Le but de la Société l’Assomption à l’époque était de «rallier sous le même drapeau tous les Acadiens; de secourir les membres malades; d’assurer une aide pécuniaire aux héritiers légaux des membres décédés; de conserver la langue, les mœurs et la religion.»

De tels objectifs ne pouvaient que plaire à un type comme Gilbert Doucet. Son engagement dans de très nombreux organismes communautaires en fait foi. On le trouve à des titres divers à la SNA, aux Feux Chalins, au mouvement scout, à la Chambre de commerce de Dieppe, aux caisses populaires, à la bibliothèque régionale AWK, à celle de Dieppe, à l’Université, à la corporation hospitalière Beauséjour, à la campagne de financement du diocèse de Moncton, à Égalité Santé en français, au cabinet de la campagne de financement pour la sauvegarde de la Cathédrale, pour ne mentionner que ceux-là. Il aura aussi fait partie de l’Ordre de Jacques-Cartier (la Patente).

Gilbert Doucet a aimé sa carrière dans l’assurance vie où il a côtoyé les grands de l’époque, soit Gilbert Finn, Calixte Savoie, Albert Sormany et Henri P. LeBlanc.

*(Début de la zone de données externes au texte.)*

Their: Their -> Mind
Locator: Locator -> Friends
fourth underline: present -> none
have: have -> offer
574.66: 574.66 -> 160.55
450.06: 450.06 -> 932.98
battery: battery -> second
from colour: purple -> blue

«(…) je suis donc allé à leur école. Et, il ajoute: (…) ces personnes m’ont profondément marqué.»

La Société l’Assomption était à l’époque en pleine évolution. Pour assurer longue vie à l’entreprise, il fallait voir à la transformer en une mutuelle d’assurance vie. Ils ont été plusieurs à assurer une telle réalisation, dont lui. Ainsi viendra s’ajouter au monde institutionnel acadien une vraie compagnie d’assurance vie avec les succès qu’on lui connaît. Tout cela se passait alors que d’autres sociétés fraternelles cessaient d’exister ailleurs au Canada.

«Je suis un vieil homme», dit-il, alors qu’il a atteint ses 87 ans. À cet âge vénérable, on peut bien se permettre d’être nostalgique d’un passé qui ne reviendra plus évidemment et interroger l’avenir. Il observe toutes les batailles et les obstacles surmontés, il regarde avec fierté les progrès intéressants du monde institutionnel, associatif et communautaire, ce qui ne l’empêche pas de poser la question: «Le sentiment d’appartenance est-il toujours une force vive qui résonne au cœur de la jeunesse acadienne?»

À cette époque de grands changements, de la décroissance démographique, d’une lutte toujours croissante pour la promotion et la défense des droits, osons-nous croire que nous sommes passés à l’âge adulte avec une vision claire de l’avenir, que nous avons encore des rêves et de grands projets de société? Voilà une réflexion que fait Gilbert Doucet, provoquée, bien sûr, par son amour de l’Acadie.